Side note: (You may need to be aware that materials can give different F v K plots depending on how they were generated: statically or dynamically)

Electric Pete,
Your logic is good, but as I think was mentioned above, you are not necessarily better off to just pic the one with the higher energy loss. (sorry if I sound like a lawyer). You can view hysteresis as energy loss. Again, the overall system response is what you are after, which will be sensitive to the mount characteristics. The damping of the mount shifts the natural frequencies around. So, allthough the higher damped one may absorb more energy, that benefit may be lost if you are moving the system closer to resonance.

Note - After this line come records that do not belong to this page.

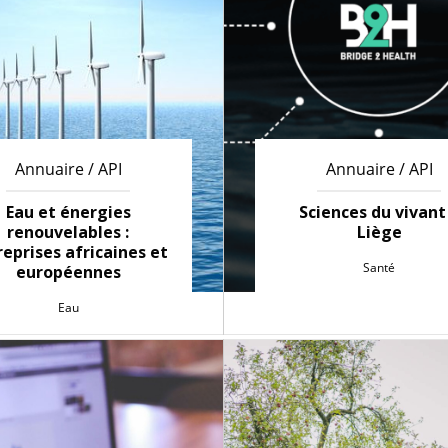
Annuaire / API
Annuaire / API
Eau et énergies
Sciences du vivant
renouvelables :
Liège
eprises africaines et
Santé
européennes
Eau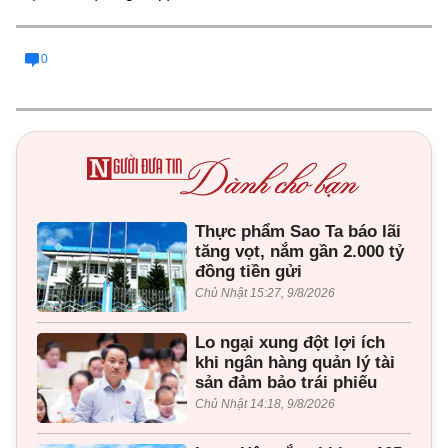
0
Thực phẩm Sao Ta báo lãi
tăng vọt, nắm gần 2.000 tỷ
đồng tiền gửi
Chủ Nhật 15:27, 9/8/2026
Lo ngại xung đột lợi ích
khi ngân hàng quản lý tài
sản đảm bảo trái phiếu
Chủ Nhật 14:18, 9/8/2026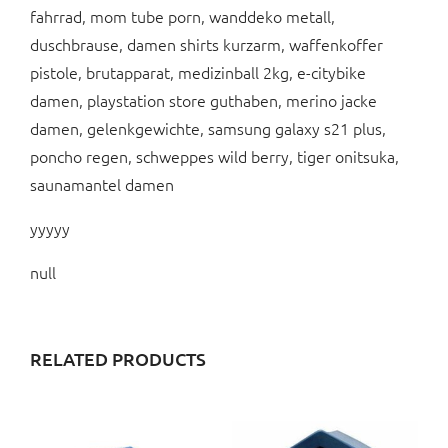
fahrrad, mom tube porn, wanddeko metall,
duschbrause, damen shirts kurzarm, waffenkoffer
pistole, brutapparat, medizinball 2kg, e-citybike
damen, playstation store guthaben, merino jacke
damen, gelenkgewichte, samsung galaxy s21 plus,
poncho regen, schweppes wild berry, tiger onitsuka,
saunamantel damen
yyyyy
null
RELATED PRODUCTS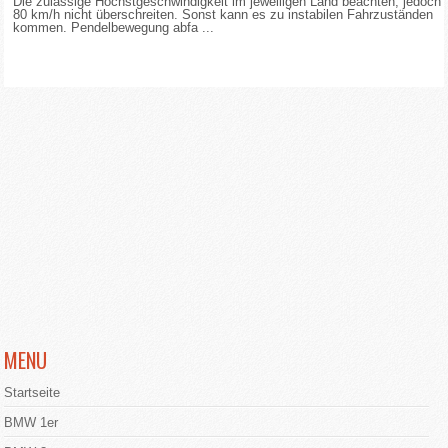
Die zulässige Höchstgeschwindigkeit im jeweiligen Land beachten, jedoch
80 km/h nicht überschreiten. Sonst kann es zu instabilen Fahrzuständen
kommen. Pendelbewegung abfa ...
MENU
Startseite
BMW 1er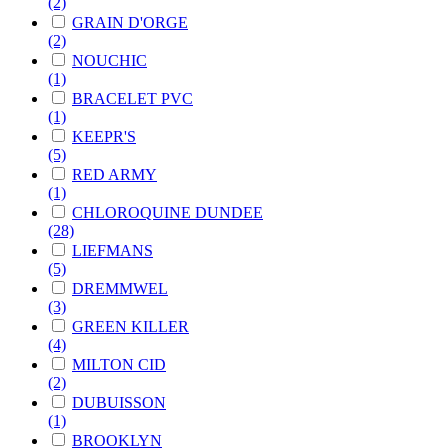
(2)
GRAIN D'ORGE
(2)
NOUCHIC
(1)
BRACELET PVC
(1)
KEEPR'S
(5)
RED ARMY
(1)
CHLOROQUINE DUNDEE
(28)
LIEFMANS
(5)
DREMMWEL
(3)
GREEN KILLER
(4)
MILTON CID
(2)
DUBUISSON
(1)
BROOKLYN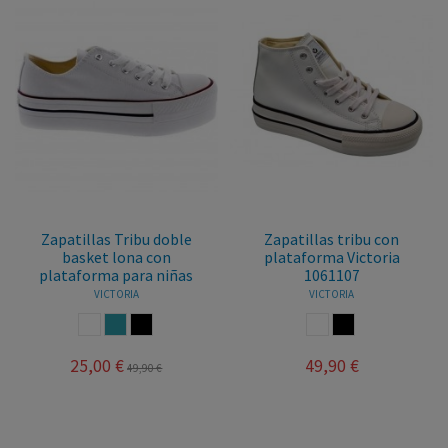
Zapatillas Tribu doble
Zapatillas tribu con
basket lona con
plataforma Victoria
plataforma para niñas
1061107
VICTORIA
VICTORIA
BLANCO
AZUL JEANS
NEGRO
BLANCO
NEGRO
25,00 €
49,90 €
49,90 €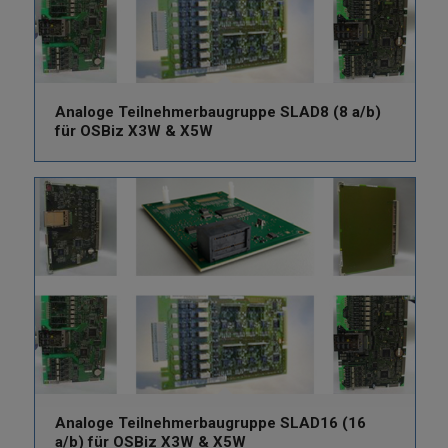
Analoge Teilnehmerbaugruppe SLAD8 (8 a/b)
für OSBiz X3W & X5W
Analoge Teilnehmerbaugruppe SLAD16 (16
a/b) für OSBiz X3W & X5W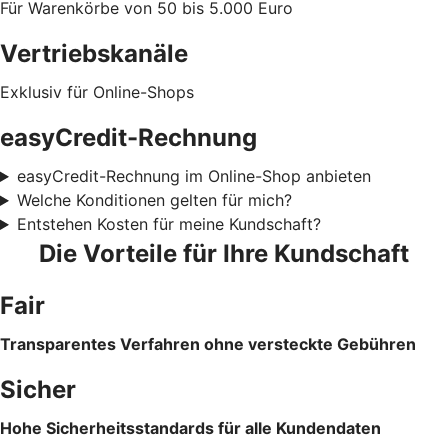
Für Warenkörbe von 50 bis 5.000 Euro
Vertriebskanäle
Exklusiv für Online-Shops
easyCredit-Rechnung
easyCredit-Rechnung im Online-Shop anbieten
Welche Konditionen gelten für mich?
Entstehen Kosten für meine Kundschaft?
Die Vorteile für Ihre Kundschaft
Fair
Transparentes Verfahren ohne versteckte Gebühren
Sicher
Hohe Sicherheitsstandards für alle Kundendaten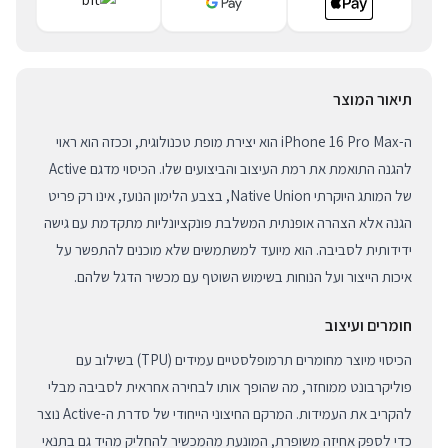
תיאור המוצר
ה-iPhone 16 Pro Max הוא יצירת מופת טכנולוגית, וככזה הוא ראוי
להגנה התואמת את רמת העיצוב והביצועים שלו. הכיסוי מדגם Active
של המותג היוקרתי Native Union, בצבע הלימון הנועז, אינו רק פריט
הגנה אלא הצהרה אופנתית המשלבת פונקציונליות מתקדמת עם גישה
ידידותית לסביבה. הוא מיועד למשתמשים שלא מוכנים להתפשר על
איכות הייצור ועל הנוחות בשימוש השוטף עם מכשיר הדגל שלהם.
חומרים ועיצוב
הכיסוי מיוצר מחומרים תרמופלסטיים עמידים (TPU) בשילוב עם
פוליקרבונט ממוחזר, מה שהופך אותו לבחירה אחראית לסביבה מבלי
להקריב את העמידות. המרקם החיצוני הייחודי של סדרת ה-Active נוצר
כדי לספק אחיזה משופרת, המונעת מהמכשיר להחליק מהיד גם בתנאי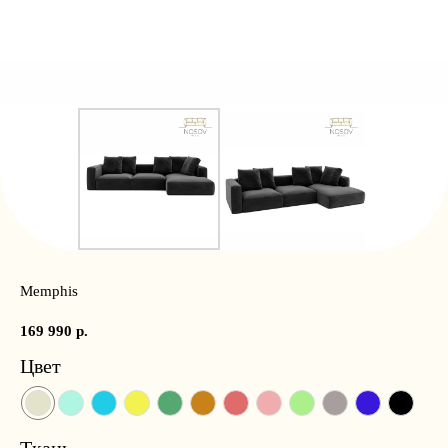
Memphis
169 990
р.
Цвет
Ткань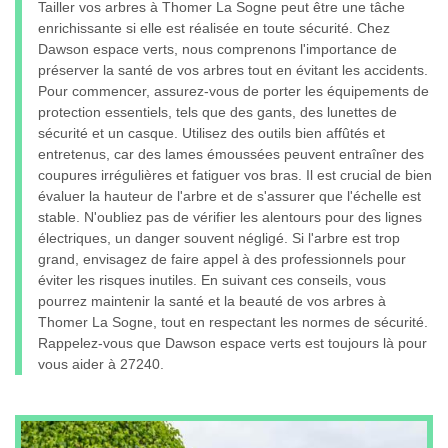
Tailler vos arbres à Thomer La Sogne peut être une tâche
enrichissante si elle est réalisée en toute sécurité. Chez
Dawson espace verts, nous comprenons l'importance de
préserver la santé de vos arbres tout en évitant les accidents.
Pour commencer, assurez-vous de porter les équipements de
protection essentiels, tels que des gants, des lunettes de
sécurité et un casque. Utilisez des outils bien affûtés et
entretenus, car des lames émoussées peuvent entraîner des
coupures irrégulières et fatiguer vos bras. Il est crucial de bien
évaluer la hauteur de l'arbre et de s'assurer que l'échelle est
stable. N'oubliez pas de vérifier les alentours pour des lignes
électriques, un danger souvent négligé. Si l'arbre est trop
grand, envisagez de faire appel à des professionnels pour
éviter les risques inutiles. En suivant ces conseils, vous
pourrez maintenir la santé et la beauté de vos arbres à
Thomer La Sogne, tout en respectant les normes de sécurité.
Rappelez-vous que Dawson espace verts est toujours là pour
vous aider à 27240.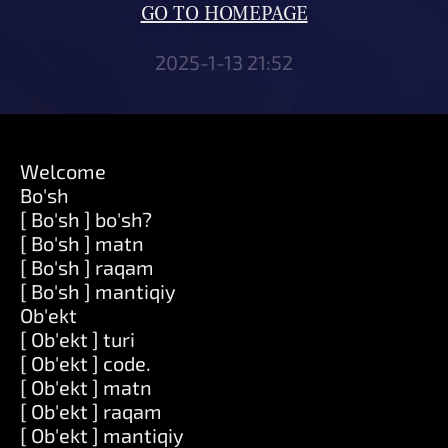
GO TO HOMEPAGE
2025-1-13 21:52
Welcome
Bo'sh
[ Bo'sh ] bo'sh?
[ Bo'sh ] matn
[ Bo'sh ] raqam
[ Bo'sh ] mantiqiy
Ob'ekt
[ Ob'ekt ] turi
[ Ob'ekt ] code.
[ Ob'ekt ] matn
[ Ob'ekt ] raqam
[ Ob'ekt ] mantiqiy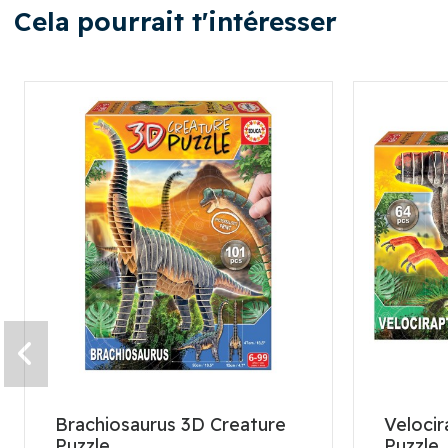
Cela pourrait t'intéresser
Brachiosaurus 3D Creature
Velocir
Puzzle
Puzzle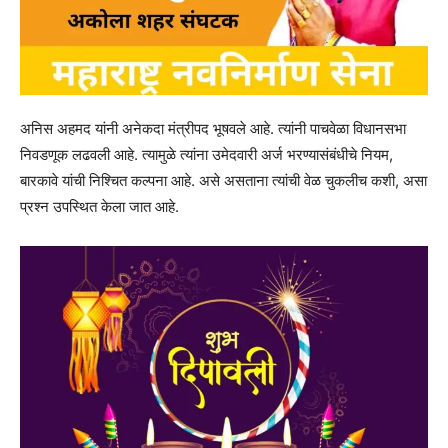
अनिस अहमद यांनी अनेकदा मंत्रीपद भूषवले आहे. त्यांनी पाचवेळा विधानसभा
निवडणूक लढवली आहे. त्यामुळे त्यांना उमेदवारी अर्ज भरण्यासंबंधीचे नियम,
बारकावे यांची निश्चित कल्पना आहे. असे असताना त्यांची वेळ चुकलीच कशी, असा
प्रश्न उपस्थित केला जात आहे.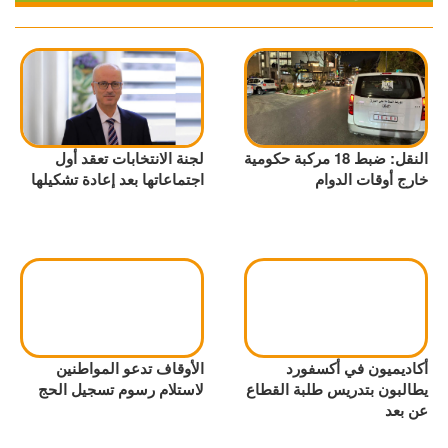
النقل: ضبط 18 مركبة حكومية
لجنة الانتخابات تعقد أول
خارج أوقات الدوام
اجتماعاتها بعد إعادة تشكيلها
أكاديميون في أكسفورد
الأوقاف تدعو المواطنين
يطالبون بتدريس طلبة القطاع
لاستلام رسوم تسجيل الحج
عن بعد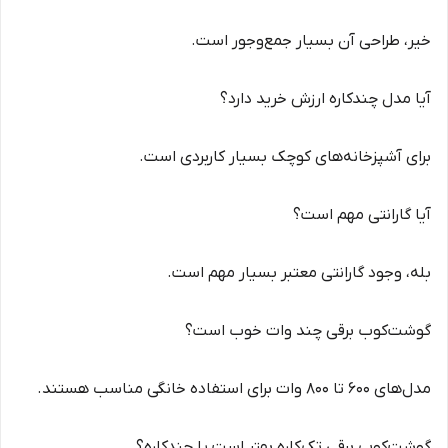
خیر، طراحی آن بسیار جمع‌وجور است.
آیا مدل چندکاره ارزش خرید دارد؟
برای آشپزخانه‌های کوچک بسیار کاربردی است.
آیا گارانتی مهم است؟
بله، وجود گارانتی معتبر بسیار مهم است.
گوشت‌کوب برقی چند وات خوب است؟
مدل‌های 600 تا 800 وات برای استفاده خانگی مناسب هستند.
گوشت‌کوب برقی تک‌کاره بهتر است یا چندکاره؟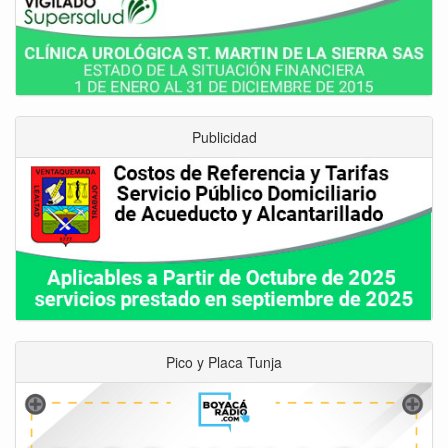
Publicidad
Pico y Placa Tunja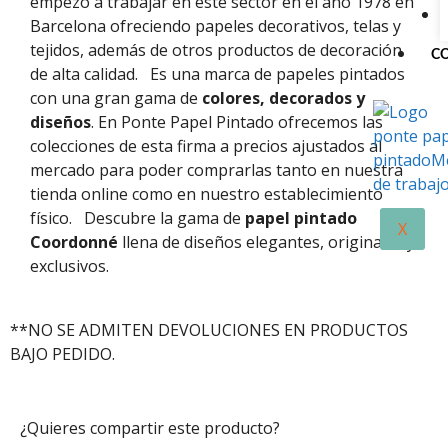
empezó a trabajar en este sector en el año 1978 en
Barcelona ofreciendo papeles decorativos, telas y
tejidos, además de otros productos de decoración
C
de alta calidad.
Es una marca de papeles pintados
con una gran gama de
colores, decorados y
diseños
. En Ponte Papel Pintado ofrecemos las
colecciones de esta firma a precios ajustados al
mercado para poder comprarlas tanto en nuestra
tienda online como en nuestro establecimiento
físico.
Descubre la gama de
papel pintado
X
Coordonné
llena de diseños elegantes, originales y
exclusivos.
**NO SE ADMITEN DEVOLUCIONES EN PRODUCTOS
BAJO PEDIDO.
¿Quieres compartir este producto?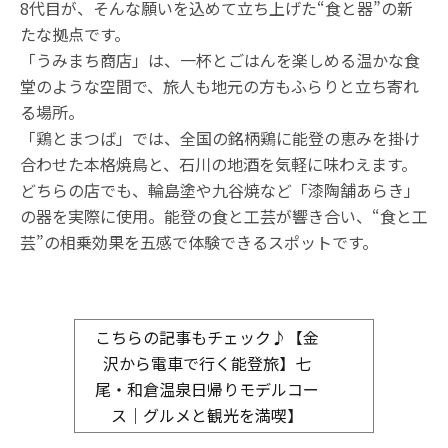
8代目が、そんな願いを込めて立ち上げた“食と器”の新
たな拠点です。
「うみまち商店」は、一杯とごはんを楽しめる温かな食
堂のような空間で、旅人も地元の方もふらりと立ち寄れ
る場所。
「鶏とまつば」では、全国の銘柄鶏に能登の恵みを掛け
合わせた本格焼鳥と、石川の地酒を気軽に味わえます。
どちらの店でも、輪島塗や九谷焼など「漆陶舗あらき」
の器を実際に使用。能登の食と工芸が響き合い、“食と工
芸”の相乗効果を五感で体験できるスポットです。
こちらの記事もチェック♪【金
沢から電車で行く能登旅】七
尾・和倉温泉日帰りモデルコー
ス｜グルメと観光を満喫】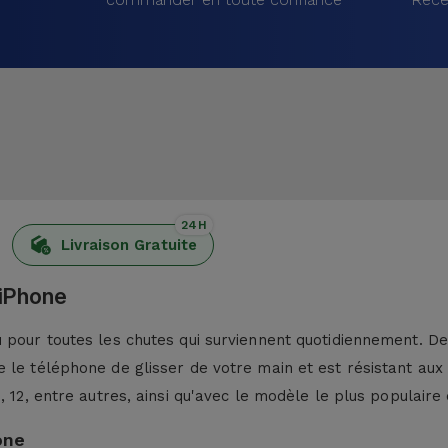
24H
Livraison Gratuite
 iPhone
pour toutes les chutes qui surviennent quotidiennement. De p
 le téléphone de glisser de votre main et est résistant aux
13, 12, entre autres, ainsi qu'avec le modèle le plus populaire 
one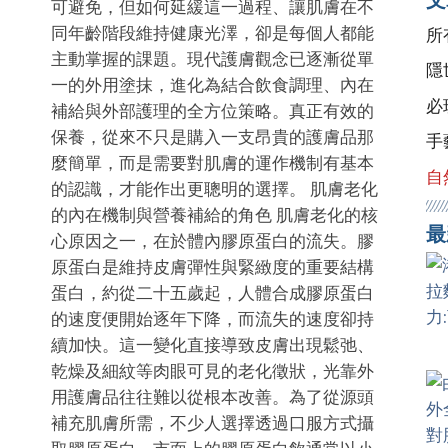
可避免，但如何延緩這一過程、讓肌膚在不
同年齡階段維持健康光澤，卻是每個人都能
所
主動掌握的課題。現代護膚觀念已逐漸從單
隱
一的外用塗抹，進化為結合飲食調理、內在
必
補給與外部護理的全方位策略。真正有效的
保養，從來不只是購入一支昂貴的護膚品那
手
麼簡單，而是需要對肌膚的運作機制有基本
自
的認識，才能作出更聰明的選擇。 肌膚老化
的內在機制與營養補給的角色 肌膚老化的核
最
心原因之一，在於體內膠原蛋白的流失。膠
原蛋白是維持皮膚彈性與緊緻度的重要結構
蛋白，約從二十五歲起，人體合成膠原蛋白
的速度便開始逐年下降，而流失的速度卻持
續加快。這一變化直接導致皮膚出現鬆弛、
乾燥及細紋等肉眼可見的老化徵狀，光靠外
用護膚品往往難以從根本改善。為了從源頭
補充肌膚所需，不少人選擇透過口服方式攝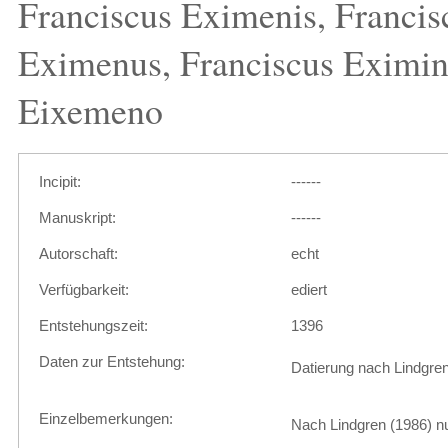
Franciscus Eximenis, Francis
Eximenus, Franciscus Eximin
Eixemeno
Incipit:
------
Manuskript:
------
Autorschaft:
echt
Verfügbarkeit:
ediert
Entstehungszeit:
1396
Daten zur Entstehung:
Datierung nach Lindgren
Einzelbemerkungen:
Nach Lindgren (1986) nu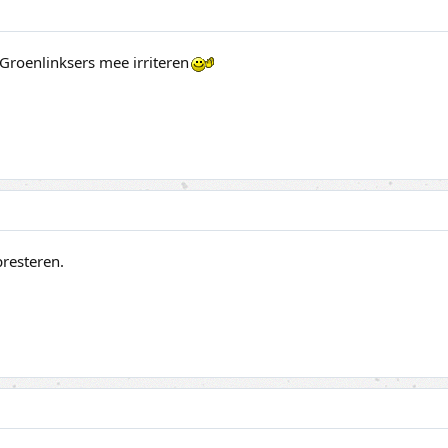
r Groenlinksers mee irriteren
presteren.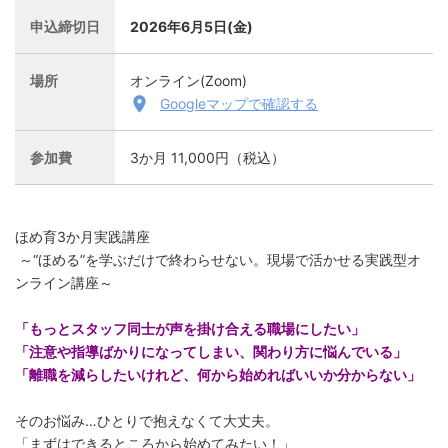
申込締切日
2026年6月5日(金)
場所
オンライン(Zoom)
Googleマップで確認する
参加費
3か月 11,000円（税込）
ほめ育3か月実践講座
～“ほめる”を学ぶだけで終わらせない。現場で活かせる実践型オ
ンライン講座～
「もっとスタッフ同士が声を掛け合える職場にしたい」
「注意や指導ばかりになってしまい、関わり方に悩んでいる」
「離職を減らしたいけれど、何から始めればいいか分からない」
そのお悩み…ひとりで抱えなくて大丈夫。
「まずはできるところから始めてみたい！」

Hope I helped, and didnt mislead or say something inaccurate. Good luck.

 

[GregLocock]

Why more damping might not be better.

If your goal is to minimise the force transferred into the foundation, and the excitation frequency is >sqrt(2)* the resonant frequency, then it is better to have no damping. This is why low Duro rubber bushes are better for high frequncy NVH in cars - you get beetr isolation in exchange for poor control at resonance.




Cheers

Greg Locock

 

[electricpete]

Thanks Greg and Machineryguy. Those are both good points to answer my question.

 

[objengrs]

Three further comments:
1) Given two mounts that appear to have the same stiffness and damping, the ability to sustain constant cycling is related to size (and therefore heat buildup per unit volume). For the EE's, this is loosely analogous to needing a 200K resistor, and decided whether to choose a 1/4 Watt versus 1 Watt resistor.
2) When elastomeric mounts fail, the tension side of the cycle is usually the problem. A good rule of thumb is that they won't take a continued stretch beyond 10% of their free height. (i.e. the thickness of the stretching portion of the mount)
3) Laboratory life testing of mounts typically won't work faster than 0.5 to 1 Hz, due to heat buildup in the elastomer. You can help somewhat by trying to cool it with external blowers, but most elastomers don't conduct heat well.